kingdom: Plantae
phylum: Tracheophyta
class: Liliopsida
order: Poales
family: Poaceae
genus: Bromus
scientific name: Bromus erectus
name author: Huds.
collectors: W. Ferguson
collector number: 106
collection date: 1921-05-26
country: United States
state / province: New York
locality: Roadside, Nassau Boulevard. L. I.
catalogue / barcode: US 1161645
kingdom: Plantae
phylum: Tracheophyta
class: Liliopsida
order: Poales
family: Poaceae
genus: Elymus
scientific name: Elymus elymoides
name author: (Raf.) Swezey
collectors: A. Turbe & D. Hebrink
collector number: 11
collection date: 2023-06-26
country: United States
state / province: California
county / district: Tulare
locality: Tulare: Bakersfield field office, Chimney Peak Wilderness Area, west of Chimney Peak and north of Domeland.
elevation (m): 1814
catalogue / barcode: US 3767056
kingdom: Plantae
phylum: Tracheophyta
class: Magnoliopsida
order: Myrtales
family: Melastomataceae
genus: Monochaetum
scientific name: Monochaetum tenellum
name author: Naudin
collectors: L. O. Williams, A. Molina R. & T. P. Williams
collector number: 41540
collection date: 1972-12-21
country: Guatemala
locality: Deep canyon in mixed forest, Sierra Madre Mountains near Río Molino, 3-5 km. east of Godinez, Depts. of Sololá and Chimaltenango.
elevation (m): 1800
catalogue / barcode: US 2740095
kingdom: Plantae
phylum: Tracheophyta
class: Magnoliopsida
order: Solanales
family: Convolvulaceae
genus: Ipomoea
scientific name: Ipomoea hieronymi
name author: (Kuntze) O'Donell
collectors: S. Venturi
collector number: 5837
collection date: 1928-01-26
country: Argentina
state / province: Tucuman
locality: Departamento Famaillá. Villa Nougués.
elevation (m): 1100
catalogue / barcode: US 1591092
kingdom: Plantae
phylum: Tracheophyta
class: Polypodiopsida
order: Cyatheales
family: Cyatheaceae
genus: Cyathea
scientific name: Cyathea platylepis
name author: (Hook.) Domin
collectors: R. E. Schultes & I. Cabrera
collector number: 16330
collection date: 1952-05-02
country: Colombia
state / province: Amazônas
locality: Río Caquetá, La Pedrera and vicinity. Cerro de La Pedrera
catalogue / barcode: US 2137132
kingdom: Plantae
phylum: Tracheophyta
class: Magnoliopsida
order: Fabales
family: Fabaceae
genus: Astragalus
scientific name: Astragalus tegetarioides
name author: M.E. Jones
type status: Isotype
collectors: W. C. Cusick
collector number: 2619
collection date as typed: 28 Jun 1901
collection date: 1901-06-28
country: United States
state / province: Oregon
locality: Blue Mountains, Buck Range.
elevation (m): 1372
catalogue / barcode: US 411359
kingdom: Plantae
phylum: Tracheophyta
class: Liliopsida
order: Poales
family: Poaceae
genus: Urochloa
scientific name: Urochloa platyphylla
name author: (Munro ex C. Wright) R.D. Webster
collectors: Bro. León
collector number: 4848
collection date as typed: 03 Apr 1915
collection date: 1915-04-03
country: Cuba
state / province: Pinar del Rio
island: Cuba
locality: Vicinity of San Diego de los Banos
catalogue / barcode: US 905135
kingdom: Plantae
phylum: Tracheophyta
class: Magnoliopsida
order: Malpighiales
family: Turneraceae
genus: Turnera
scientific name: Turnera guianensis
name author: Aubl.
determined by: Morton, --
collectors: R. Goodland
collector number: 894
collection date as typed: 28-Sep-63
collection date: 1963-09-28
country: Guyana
------------------------------
> **THE PROBLEM**
Please turn every line of the entries above into a single numbered list, leaving out any blank lines.

> **TASK RESPONSE**
1. kingdom: Plantae
2. phylum: Tracheophyta
3. class: Liliopsida
4. order: Poales
5. family: Poaceae
6. genus: Bromus
7. scientific name: Bromus erectus
8. name author: Huds.
9. collectors: W. Ferguson
10. collector number: 106
11. collection date: 1921-05-26
12. country: United States
13. state / province: New York
14. locality: Roadside, Nassau Boulevard. L. I.
15. catalogue / barcode: US 1161645
16. kingdom: Plantae
17. phylum: Tracheophyta
18. class: Liliopsida
19. order: Poales
20. family: Poaceae
21. genus: Elymus
22. scientific name: Elymus elymoides
23. name author: (Raf.) Swezey
24. collectors: A. Turbe & D. Hebrink
25. collector number: 11
26. collection date: 2023-06-26
27. country: United States
28. state / province: California
29. county / district: Tulare
30. locality: Tulare: Bakersfield field office, Chimney Peak Wilderness Area, west of Chimney Peak and north of Domeland.
31. elevation (m): 1814
32. catalogue / barcode: US 3767056
33. kingdom: Plantae
34. phylum: Tracheophyta
35. class: Magnoliopsida
36. order: Myrtales
37. family: Melastomataceae
38. genus: Monochaetum
39. scientific name: Monochaetum tenellum
40. name author: Naudin
41. collectors: L. O. Williams, A. Molina R. & T. P. Williams
42. collector number: 41540
43. collection date: 1972-12-21
44. country: Guatemala
45. locality: Deep canyon in mixed forest, Sierra Madre Mountains near Río Molino, 3-5 km. east of Godinez, Depts. of Sololá and Chimaltenango.
46. elevation (m): 1800
47. catalogue / barcode: US 2740095
48. kingdom: Plantae
49. phylum: Tracheophyta
50. class: Magnoliopsida
51. order: Solanales
52. family: Convolvulaceae
53. genus: Ipomoea
54. scientific name: Ipomoea hieronymi
55. name author: (Kuntze) O'Donell
56. collectors: S. Venturi
57. collector number: 5837
58. collection date: 1928-01-26
59. country: Argentina
60. state / province: Tucuman
61. locality: Departamento Famaillá. Villa Nougués.
62. elevation (m): 1100
63. catalogue / barcode: US 1591092
64. kingdom: Plantae
65. phylum: Tracheophyta
66. class: Polypodiopsida
67. order: Cyatheales
68. family: Cyatheaceae
69. genus: Cyathea
70. scientific name: Cyathea platylepis
71. name author: (Hook.) Domin
72. collectors: R. E. Schultes & I. Cabrera
73. collector number: 16330
74. collection date: 1952-05-02
75. country: Colombia
76. state / province: Amazônas
77. locality: Río Caquetá, La Pedrera and vicinity. Cerro de La Pedrera
78. catalogue / barcode: US 2137132
79. kingdom: Plantae
80. phylum: Tracheophyta
81. class: Magnoliopsida
82. order: Fabales
83. family: Fabaceae
84. genus: Astragalus
85. scientific name: Astragalus tegetarioides
86. name author: M.E. Jones
87. type status: Isotype
88. collectors: W. C. Cusick
89. collector number: 2619
90. collection date as typed: 28 Jun 1901
91. collection date: 1901-06-28
92. country: United States
93. state / province: Oregon
94. locality: Blue Mountains, Buck Range.
95. elevation (m): 1372
96. catalogue / barcode: US 411359
97. kingdom: Plantae
98. phylum: Tracheophyta
99. class: Liliopsida
100. order: Poales
101. family: Poaceae
102. genus: Urochloa
103. scientific name: Urochloa platyphylla
104. name author: (Munro ex C. Wright) R.D. Webster
105. collectors: Bro. León
106. collector number: 4848
107. collection date as typed: 03 Apr 1915
108. collection date: 1915-04-03
109. country: Cuba
110. state / province: Pinar del Rio
111. island: Cuba
112. locality: Vicinity of San Diego de los Banos
113. catalogue / barcode: US 905135
114. kingdom: Plantae
115. phylum: Tracheophyta
116. class: Magnoliopsida
117. order: Malpighiales
118. family: Turneraceae
119. genus: Turnera
120. scientific name: Turnera guianensis
121. name author: Aubl.
122. determined by: Morton, --
123. collectors: R. Goodland
124. collector number: 894
125. collection date as typed: 28-Sep-63
126. collection date: 1963-09-28
127. country: Guyana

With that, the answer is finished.